I’m posting in the evening rather than the early morning today. In my defense, I made up a day from last week’s Tuesday posting. I hope that next week I’ll be back to the normal early Monday posts.

About Dr. J

I am Professor of Humanities at Faulkner University, where I chair the Department of Humanities and direct online M.A. and Ph.D. programs based on the Great Books of Western Civilization. I am also Associate Editor of the Journal of Faith and the Academy and a member of the faculty at Liberty Classroom.
This entry was posted in Books, Liberal Arts and tagged , , , , , , . Bookmark the permalink.

2 Responses to Dostoevsky is a Downer

  1. I think that Dosteovsky’s short stories are very under-appreciated. “Pathetic” is such a good word to describe “White Nights.” Another story of his I recommend is “The Christmas Tree” which is another devastating tour de force. So much emotion is so few pages.

  2. Jane says:

    Hippocrates, On Ancient Medicine: You are what you eat – or you are as sick as what you cannot eat. Do the prescription of chicken soup and the advice to feed a cold and starve a fever date back to the early Greeks?
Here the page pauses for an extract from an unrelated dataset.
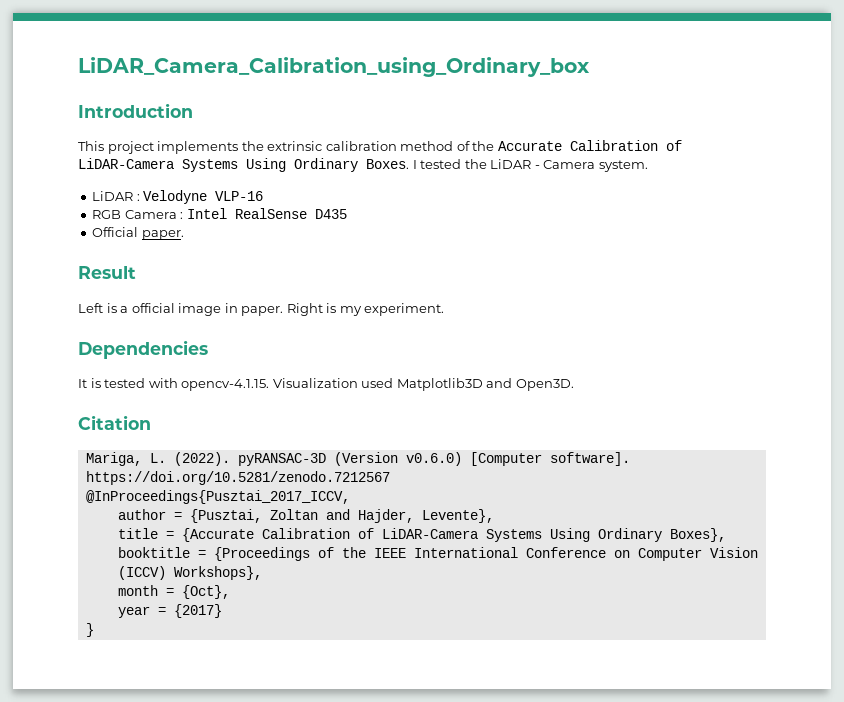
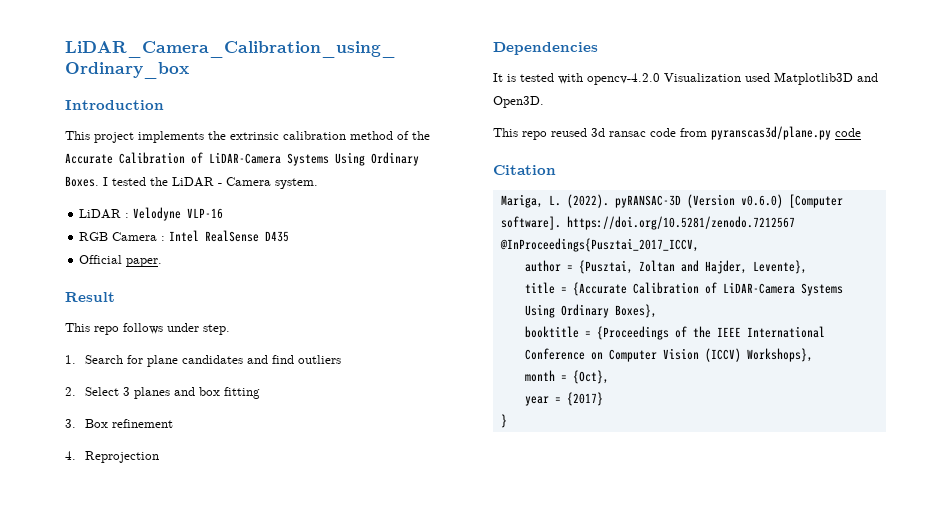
[78,303,445,316] Left is a official image in paper. Right is my experiment. -> [65,323,230,335] [65,355,341,367] [65,387,260,399] [65,419,173,428] [65,451,159,463] This repo follows under step. // 1. Search for plane candidates and find outliers // 2. Select 3 planes and box fitting // 3. Box refinement // 4. Reprojection
[181,379,270,391] opencv-4.1.15. -> [587,73,660,85] opencv-4.2.0
(574, 385) none -> [493,126,861,140] // This repo reused 3d ransac code from pyranscas3d/plane.py code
    Dostoevsky, White Nights: A pitiful tale but unfortunately not an uncommon one today; lonely people abound in our often heartless society, across all ages but increasingly among the elderly. This story reminds me of Eliot’s “Love Song of J. Alfred Prufrock”:

    “Shall I part my hair behind? Do I dare to eat a peach?
    I shall wear white flannel trousers, and walk upon the beach.
    I have heard the mermaids singing, each to each.

    I do not think that they will sing to me.”

    Lucretius, On the Nature of Things, IV: Still relevant wisdom about the value and limitations of knowledge rooted in sense perceptions, the role of sleep in solidifying memory, and the ability of the rational mind to counter enslavement to the passions.

    Locke, Concerning Civil Government: Locke argues that the purpose of government is to protect property, shorthand for the individual’s right to prevent others from taking his life, liberty or happiness. If a government fails in this task, the people would be justified in dissolving it and creating a new one. I am adopting this passage as a rallying cry toward overturning the corrosive congressional Trump-GOP nightmare in the 2018 midterm elections:
    “Whensover the legislative…either by ambition, fear, folly, or corruption, endeavor to grasp themselves, or put into the hands of any other, an absolute power over the lives, liberties, and estates of the people, by this breach of trust they forfeit the power the people had put into their hands for contrary ends, and it devolves to the people, who have a right to resume their original liberty, and by the establishment of a new legislative (such as they shall think fit), provide for their own safety and security, which is the end for which they are in society.”